Anglo American updated the market on the strategy of its platinum operations on Monday, targeting a mining EBITDA of between 35% and 40% by 2030. The FTSE 100 company said Anglo American Platinum wanted all of its operations to be “fully modernised and mechanised” by the same year, with a through-the-cycle return on capital employed of at least 25%. It also said it was aiming for a net reduction in carbon dioxide emissions of 30% by 2030, and to be ‘carbon neutral’ by 2040.
Newspaper round-up
Orders for new aircraft all but dried up in January as the airline industry continued to be buffeted by the Covid-19 pandemic. Just four commercial aircraft orders were placed last month, according to ADS, the UK trade organisation. That’s the worst January on record for orders, down from 296 in January 2020. - Guardian
John Lewis is understood to be considering a fresh round of store closures, underscoring the toll that the pandemic is taking on Britain’s deserted high streets.
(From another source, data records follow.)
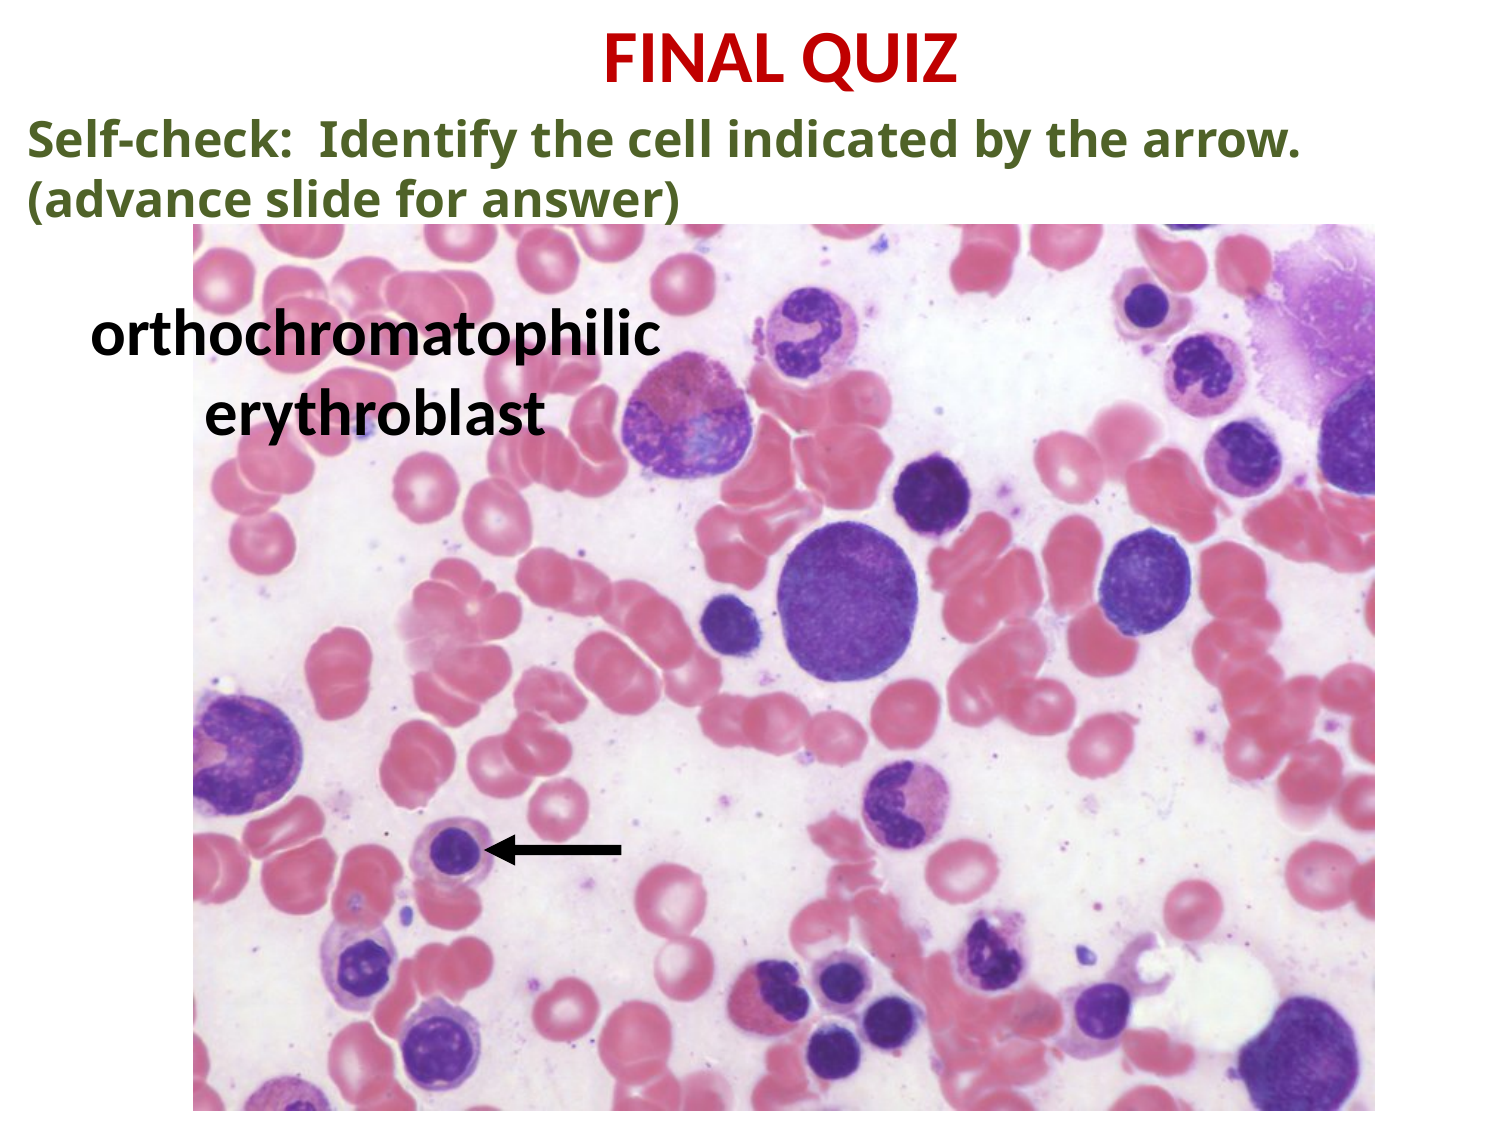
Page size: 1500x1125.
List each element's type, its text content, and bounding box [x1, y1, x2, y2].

text_box Self-check: Identify the cell indicated by the arrow. (advance slide for answer) [12, 99, 1463, 235]
picture [193, 224, 1376, 1112]
text_box orthochromatophilic erythroblast [64, 281, 188, 457]
text_box Final quiz [249, 0, 1313, 99]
The 156-year-old retailer is understood to be reconsidering the scale of its national network of branches, less than eight months after it announced the closure of eight stores to cope with the impact of coronavirus. - Guardian
Former Chancellor Lord Darling has warned Rishi Sunak against “choking off” the Covid recovery with higher taxes amid rising fears that business could be hit with soaring bills within months. Lord Darling, who led the UK bank bailout during the 2008 financial crisis, said the Chancellor should resist the temptation to raise taxes for at least two years despite a record peacetime deficit likely to approach £400bn in the current financial year. - Telegraph
The Treasury is coming under pressure to reform an “unfair” system that excludes private investors from the vast majority of flotations in Britain. Two million private investors are being unfairly disadvantaged because they are excluded from buying shares in most initial public offerings, according to the heads of Hargreaves Lansdown, AJ Bell and Interactive Investor, the three biggest trading platforms. - The Times
Gap is at war with its landlords after telling them it plans to hand back the keys to all its shops in Britain and Ireland in July in a move that will mean the loss of hundreds of retail jobs. The American casual fashion group is exploring becoming an online-only business in Europe, in line with the growing trend of retailers abandoning high streets and city centres that have been ravaged by the pandemic. - The Times
US close
Stocks finished in a mixed state on Wall Street on Friday, with the Dow Jones Industrial Average eking out gains of 0.003% to 31,494.32.
The Nasdaq Composite was ahead 0.07% at 13,874.46, while the S&P 500 slipped 0.19% to 3,906.71.